DIRITTI CIVILI IN CAMBIO DI BENESSERE ECONOMICO 
L’Italia del 2020 è “spaventata, dolente, indecisa tra risentimento e speranza”, scrive l’istituto. Il 73,4% degli intervistati indica nella paura dell’ignoto, e nell’ansia che ne deriva, il sentimento prevalente in famiglia; il 77% dice di aver modificato in modo permanente almeno una dimensione fondamentale della propria vita, tra lo stato di salute, il lavoro, le relazioni, il tempo libero. Ma anche passato quest’anno funesto, le scorie della pandemia (che comunque è tutt’altro che superata), resteranno ancora a lungo nelle coscienze collettive: lo stesso concetto di libertà è messo in crisi dal virus e dalle azioni messe in campo per contenerlo.  Il 57,8% è disposto a “rinunciare alle libertà personali in nome della tutela della salute collettiva”, mentre addirittura il 38,5% è pronto a “rinunciare ai propri diritti civili per un maggiore benessere economico, introducendo limiti al diritto di sciopero, alla libertà di opinione, di organizzarsi, di iscriversi a sindacati e associazioni”. Torna, come un fiume carsico che percorre da sempre l’Italia, la tentazione del pugno di ferro, dell’uomo d’ordine, della dittatura purché serva a mettere fine all’incertezza e alla paura. 

SOMMERSI E SALVATI 
Ed ecco quindi che si riaffaccia uno spettro terribile; al motto di “meglio sudditi che morti”, è proprio la pena di morte a tornare “nella sfera del praticabile”: quasi la metà de campione, il 43,7% (44,7% tra i giovani) è favorevole alla sua reintroduzione nel nostro ordinamento. Una presa di posizione chiaramente senza senso e totalmente irrazionale.   In questa polverizzazione della società, scivolata rapidamente nell’individualismo para-nichilista, si allarga la frattura tra i cosiddetti “garantiti e non garantititi”, cioè tra chi gode di protezioni sul lavoro e di redditi certi e chi all’improvviso è piombato nell’indeterminatezza.  Dai “garantiti assoluti”, quelli con datore di lavoro lo Stato, 3,2 milioni di dipendenti pubblici, ai pensionati, la cui preoccupazione principale è fornire un aiuto economico a figli e nipoti in difficoltà, “un silver welfare informale, di fatto reso possibile anche dalla certezza dei redditi pensionistici”. Poi si entra nelle cosiddette “sabbie mobili”: il settore privato, in cui il 53,7% degli occupati nelle piccole imprese vive con insicurezza il proprio posto di lavoro. 

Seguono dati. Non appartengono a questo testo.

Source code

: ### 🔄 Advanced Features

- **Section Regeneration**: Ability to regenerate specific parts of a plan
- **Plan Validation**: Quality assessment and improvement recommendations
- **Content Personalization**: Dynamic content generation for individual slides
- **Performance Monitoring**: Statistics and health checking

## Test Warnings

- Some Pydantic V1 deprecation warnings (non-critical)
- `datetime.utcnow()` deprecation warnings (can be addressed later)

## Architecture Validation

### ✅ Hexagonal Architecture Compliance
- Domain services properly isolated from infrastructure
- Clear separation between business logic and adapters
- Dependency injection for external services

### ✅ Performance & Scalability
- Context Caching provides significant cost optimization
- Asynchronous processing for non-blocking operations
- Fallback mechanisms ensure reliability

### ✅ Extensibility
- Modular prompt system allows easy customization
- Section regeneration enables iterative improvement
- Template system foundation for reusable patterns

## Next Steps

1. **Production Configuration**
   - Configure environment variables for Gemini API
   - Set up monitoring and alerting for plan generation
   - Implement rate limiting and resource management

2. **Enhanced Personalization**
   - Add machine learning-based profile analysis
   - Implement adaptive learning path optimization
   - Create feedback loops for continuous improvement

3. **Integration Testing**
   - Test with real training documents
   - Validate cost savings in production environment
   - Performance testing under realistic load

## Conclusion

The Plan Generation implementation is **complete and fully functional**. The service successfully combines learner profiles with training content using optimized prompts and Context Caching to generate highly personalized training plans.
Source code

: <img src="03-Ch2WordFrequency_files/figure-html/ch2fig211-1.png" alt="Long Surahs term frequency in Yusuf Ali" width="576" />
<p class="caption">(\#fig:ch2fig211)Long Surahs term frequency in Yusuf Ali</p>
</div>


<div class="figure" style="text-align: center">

RISVEGLIARE LA RICCHEZZA PRIVATA
Ma c’è anche chi sta peggio: un aggregato che comprende i dipendenti del settore privato a tempo determinato, tra i quali quasi 400 mila non hanno avuto il rinnovo del contratto nel secondo trimestre dell’anno. E infine “l’universo degli scomparsi”, difficile da stimare con esattezza ma che dovrebbe contare circa cinque milioni di persone: coloro che svolgono lavoretti, lavori casuali, lavoro in nero, colore che “hanno finito per inabissarsi senza rumore”, scrive lapidario il Censis. Chi può risparmia. È così che al giugno scorso nel patrimonio finanziario degli italiani, che ha raggiunto un valore complessivo di quasi 4.400 miliardi di euro, la voce contante e depositi bancari ha acquistato un ulteriore peso, passando da una quota del 32,9% nel giugno 2019 al 34,5% nel giugno 2020. Fatta eccezione per le riserve assicurative (passate dal 25,1% al 26,1%), tutte le altre voci arretrano: le obbligazioni, azioni e altre partecipazioni, quote di fondi comuni. Tutte risorse che non entrano nel ciclo produttivo, che non creano ricchezza e destinate a erodersi. 
La ricchezza privata degli italiani, da sola, rappresenta la sesta economia d’Europa. Chi la risveglierà?